Family roles have changed. When a two-career couple decides to
relocate, neither partner will be willing to fulfill the role of what
Marjorie Bayes (1989) called, "The Trailing Spouse." In fact, the unit
of moving may be a same-sex couple, a single parent, or someone newly
divorced.
Most important, your own perspective of relocation may be drawn from
outdated memories, televised horror stories, and family legends. What
is a move? What images of moving do you bring forward as you plan your
own relocation?
. . .
. . .
Moving leads to loss. Behind every stressful event, some
researchers believe, lies a loss of some kind. A loss can be anything
that is taken away from you, tangible or intangible. You may
experi-ence a loss as small as a broken fingernail or as enormous as
your family or your freedom. To an-swer the question, "How much stress
will be produced by the loss?" you need to ask, "How much do I value
what I am losing?" People respond very differently to loss of a pet, a
favorite posses-sion, or, as one woman insisted, "the best apartment in
the entire city." .
Psychologist Stevan Hobfoll (1989) suggests that people have access to
resources: money, friends, family, social status, possessions, and
skills. The balance in each person's resource bank can fluctuate. You
might lose some money but gain friends or skills. A net loss of
resources, Hobfoll's theory predicts, will lead to stress. To reduce
stress, replenish your resources. Add social support, status, money, or
energy.
Moving depletes resources. Even if you gain a pay increase after you
move to take a job, you give up all sorts of resources that most people
take for granted: a social network, the confidence that comes from
familiarity, perhaps some favorite activities and possessions.

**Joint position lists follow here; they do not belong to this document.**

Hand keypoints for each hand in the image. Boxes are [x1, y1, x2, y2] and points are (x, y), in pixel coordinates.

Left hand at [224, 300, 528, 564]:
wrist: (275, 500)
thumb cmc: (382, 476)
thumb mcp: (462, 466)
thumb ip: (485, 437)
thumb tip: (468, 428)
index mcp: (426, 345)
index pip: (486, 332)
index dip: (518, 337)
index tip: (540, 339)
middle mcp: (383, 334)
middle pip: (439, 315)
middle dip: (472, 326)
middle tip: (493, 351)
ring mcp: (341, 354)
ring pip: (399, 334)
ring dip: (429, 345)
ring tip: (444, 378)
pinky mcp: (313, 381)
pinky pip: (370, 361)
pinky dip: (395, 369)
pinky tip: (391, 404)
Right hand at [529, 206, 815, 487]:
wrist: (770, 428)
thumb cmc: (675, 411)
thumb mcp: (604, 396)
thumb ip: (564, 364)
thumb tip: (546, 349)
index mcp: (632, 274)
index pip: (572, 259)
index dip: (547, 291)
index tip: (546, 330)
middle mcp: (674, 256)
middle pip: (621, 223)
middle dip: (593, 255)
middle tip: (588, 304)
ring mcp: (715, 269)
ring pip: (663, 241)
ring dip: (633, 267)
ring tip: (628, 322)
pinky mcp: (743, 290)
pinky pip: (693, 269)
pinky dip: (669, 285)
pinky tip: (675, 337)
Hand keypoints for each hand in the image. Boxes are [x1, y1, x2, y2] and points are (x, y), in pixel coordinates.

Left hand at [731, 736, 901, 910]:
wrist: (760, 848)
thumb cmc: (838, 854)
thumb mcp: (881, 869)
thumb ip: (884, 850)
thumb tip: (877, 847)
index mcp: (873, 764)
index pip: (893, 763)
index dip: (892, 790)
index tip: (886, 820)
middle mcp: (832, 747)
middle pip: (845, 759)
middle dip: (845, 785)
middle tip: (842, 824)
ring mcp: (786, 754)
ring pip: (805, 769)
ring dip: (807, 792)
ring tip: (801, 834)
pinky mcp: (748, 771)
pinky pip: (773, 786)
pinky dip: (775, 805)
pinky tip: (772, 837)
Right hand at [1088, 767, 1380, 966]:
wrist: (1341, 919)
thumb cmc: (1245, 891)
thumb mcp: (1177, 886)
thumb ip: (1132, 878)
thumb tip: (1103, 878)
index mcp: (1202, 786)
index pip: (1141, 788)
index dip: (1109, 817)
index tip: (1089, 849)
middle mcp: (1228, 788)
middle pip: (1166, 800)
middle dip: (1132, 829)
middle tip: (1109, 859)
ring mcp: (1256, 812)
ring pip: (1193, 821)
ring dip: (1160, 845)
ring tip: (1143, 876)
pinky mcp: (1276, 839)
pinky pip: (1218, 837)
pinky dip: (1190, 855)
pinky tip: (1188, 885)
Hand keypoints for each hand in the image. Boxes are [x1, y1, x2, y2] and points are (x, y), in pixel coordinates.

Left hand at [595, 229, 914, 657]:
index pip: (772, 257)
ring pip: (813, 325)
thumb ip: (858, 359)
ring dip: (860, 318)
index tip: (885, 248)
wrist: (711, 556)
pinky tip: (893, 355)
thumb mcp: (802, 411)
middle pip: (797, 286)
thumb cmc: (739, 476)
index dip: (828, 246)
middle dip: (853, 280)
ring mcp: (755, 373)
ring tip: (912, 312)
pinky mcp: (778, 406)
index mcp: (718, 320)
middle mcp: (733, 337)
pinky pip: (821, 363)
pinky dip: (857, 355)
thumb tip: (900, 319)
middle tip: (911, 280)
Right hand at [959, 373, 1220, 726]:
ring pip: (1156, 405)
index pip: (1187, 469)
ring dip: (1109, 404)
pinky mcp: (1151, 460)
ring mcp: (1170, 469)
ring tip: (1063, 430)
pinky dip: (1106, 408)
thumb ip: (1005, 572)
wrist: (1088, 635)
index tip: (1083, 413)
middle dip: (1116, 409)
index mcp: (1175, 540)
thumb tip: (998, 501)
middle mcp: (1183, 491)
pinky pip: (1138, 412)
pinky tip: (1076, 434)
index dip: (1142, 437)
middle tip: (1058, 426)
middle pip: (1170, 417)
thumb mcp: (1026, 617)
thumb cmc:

These
resources cannot be replaced immediately. For at least some period of
time, your resource balance has been lowered.
Most people are not aware of this loss directly, but there is evidence
that people begin to seek resources during a loss. In her book, The
Courage to Grieve, Judy Tatelbaum writes (p. 29) that grief creates
a sense of "impoverishment." People find themselves feeling "needy,"
she says. It is not unusual to want things: a shoulder to cry on, a
hug, someone to listen with empathy.